Now we can actually tackle the exercise. Since $A$ and $R$ are in $NL$, there must be some non-determistic Turing machines $T_A, T_B$ that decide $A$ and $B$, respectively, and use space $O(\log n)$.

Given a language $L \in C[A,R]$, we can show that $L \in \mathsf{PSPACE}$ by providing a Turing machine $T^*$ that takes an input $x$ and decides whether $x \in L$ using at most polynomial amount of space.

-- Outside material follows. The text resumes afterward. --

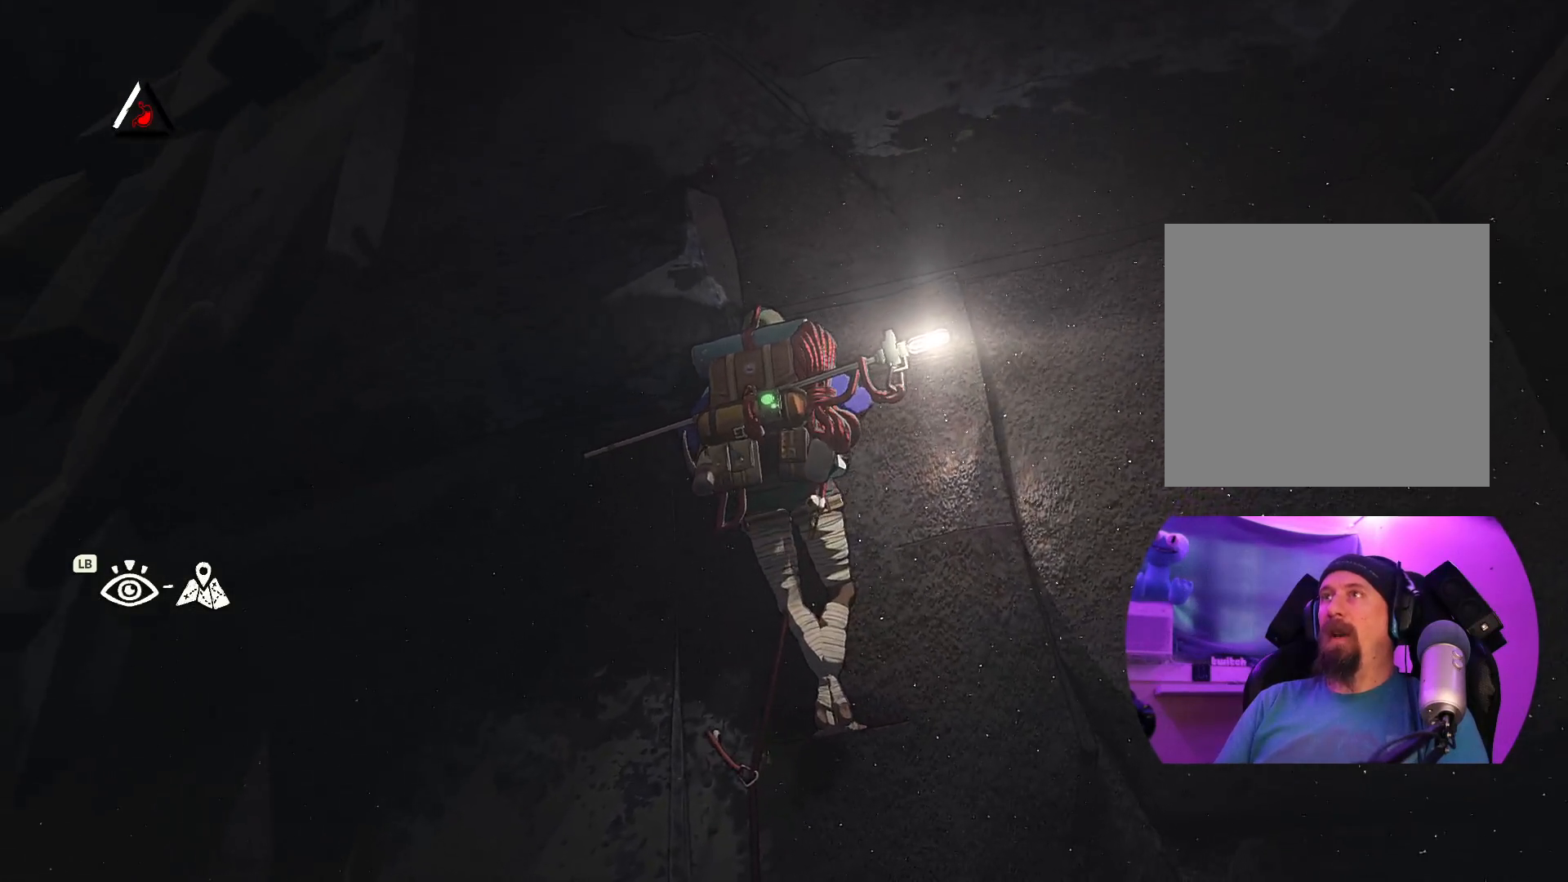
{"dt_ms": 500, "buttons": [], "left_stick": "center", "right_stick": "right", "events": [[250, "right_stick", "down-right"], [417, "right_stick", "right"]]}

The Turing machine $T^*$ first computes the number of steps $p(|x|)$ taken by $N(x)$ (we can simply simulate one computation path of $N(x)$). Then $T^*$ simulates two parallel execution of $T_A$ and $T_B$ on the string $y=N(x)$. Since we cannot explicitly generate $y$ (which has length $2^{p(n)}$), we also "simulate" the views that $T_A$ and $T_B$ have over the contents of their tape. Whenever $T_A$ or $T_B$ want to write to a location $\ell$ of their simulated tape, we store the index $\ell$ and the written symbol (possibly replacing the previous symbol stored in $\ell$) in the tape of $T^*$. Whenever $T_A$ or $T_B$ want to read a location $\ell$ of their simulated tape, we first check if $\ell$ was previously written to. If that's the case we answer with the symbol we previously stored. If $\ell$ was never written to, then either we return the blank tape symbol (if $\ell > 2^{p(n)}$) or we return the $\ell$-th symbol of $y$ (when $\ell \le 2^{p(n)}$). To compute the $\ell$-th symbol of $y$ we can simply simulate the $\ell$-th computaton path of $N(x)$.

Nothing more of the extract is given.